Several real estate developers are vying to build toy company Hasbro a consolidated Rhode Island headquarters, but only one would bring life to the site of a much-maligned downtown Providence eyesore.

Paolino Properties and Gilbane Development are proposing a 36-story tower for Hasbro on the site of the vacant Superman Building. The skyscraper would be demolished in favor of a new tower.

The toy company, which has been in talks to acquire rival Mattel, employs 1,600 people in Rhode Island, Go Local Prov reports.

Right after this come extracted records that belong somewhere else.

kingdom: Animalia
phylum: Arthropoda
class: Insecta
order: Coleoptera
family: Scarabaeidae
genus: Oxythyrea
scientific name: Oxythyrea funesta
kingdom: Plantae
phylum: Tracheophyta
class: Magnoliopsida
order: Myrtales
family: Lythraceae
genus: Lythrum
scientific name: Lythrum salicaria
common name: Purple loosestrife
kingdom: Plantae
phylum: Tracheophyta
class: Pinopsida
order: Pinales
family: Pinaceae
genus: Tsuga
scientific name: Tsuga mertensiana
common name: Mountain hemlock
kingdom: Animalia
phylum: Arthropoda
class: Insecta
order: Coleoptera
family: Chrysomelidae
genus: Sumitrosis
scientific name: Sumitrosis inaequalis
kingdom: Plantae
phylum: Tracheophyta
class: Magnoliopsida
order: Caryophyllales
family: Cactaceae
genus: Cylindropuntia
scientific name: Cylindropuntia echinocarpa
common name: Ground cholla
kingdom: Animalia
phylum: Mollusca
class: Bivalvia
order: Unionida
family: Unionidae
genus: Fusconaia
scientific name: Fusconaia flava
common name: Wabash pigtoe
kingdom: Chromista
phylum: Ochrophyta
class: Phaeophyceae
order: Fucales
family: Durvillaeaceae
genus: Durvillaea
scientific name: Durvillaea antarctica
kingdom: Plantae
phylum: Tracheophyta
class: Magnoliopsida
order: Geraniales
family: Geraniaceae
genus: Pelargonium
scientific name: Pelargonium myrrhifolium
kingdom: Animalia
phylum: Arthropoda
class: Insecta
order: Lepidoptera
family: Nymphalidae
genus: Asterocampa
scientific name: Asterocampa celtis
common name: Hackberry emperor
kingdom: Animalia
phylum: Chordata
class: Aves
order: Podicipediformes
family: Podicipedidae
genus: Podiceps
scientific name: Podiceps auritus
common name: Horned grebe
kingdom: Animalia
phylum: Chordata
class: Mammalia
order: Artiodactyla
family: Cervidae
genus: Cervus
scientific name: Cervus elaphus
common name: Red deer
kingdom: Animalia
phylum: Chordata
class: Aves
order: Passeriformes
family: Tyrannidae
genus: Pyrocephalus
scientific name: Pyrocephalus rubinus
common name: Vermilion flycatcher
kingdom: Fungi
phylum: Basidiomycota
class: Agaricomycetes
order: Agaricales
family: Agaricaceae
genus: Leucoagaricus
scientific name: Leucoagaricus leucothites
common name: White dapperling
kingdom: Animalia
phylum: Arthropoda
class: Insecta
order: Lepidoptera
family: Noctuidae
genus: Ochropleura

It had been reported to be exploring options for its corporate headquarters, including renovating its Pawtucket campus or relocating elsewhere in the state. Hasbro also has an office in downtown Providence at 1 Hasbro Place. 

The 428-foot Superman Building, formally known as 111 Westminster St., became vacant shortly after Bank of America announced in 2012 it would not renew its lease. Both the city and state have since explored how to rehabilitate it. Paolino Properties Managing Partner and former Providence Mayor Joseph Paolino Jr. told Bisnow in September the building had become a symbol to the city and “the big thing Providence needs downtown is for that building to get occupied.” 

Total demolition is a departure from earlier plans. Paolino owns an adjacent parking lot to Superman and worked with the tower’s owner, High Rock Development, to pitch the combined site to Citizens Bank when it was looking for a new corporate headquarters in 2014. The proposal called for a new tower on the Paolino lot and rehabilitation for Superman. Citizens instead decided to build a corporate campus in Johnston, Rhode Island. 

The new tower proposal could be cost-effective, as it has previously been estimated to cost as much as $115M to rehabilitate the dormant skyscraper. High Rock bought it for $33.2M in 2008. 

Paolino and Gilbane Development Chairman and CEO Robert Gilbane declined to comment for this story.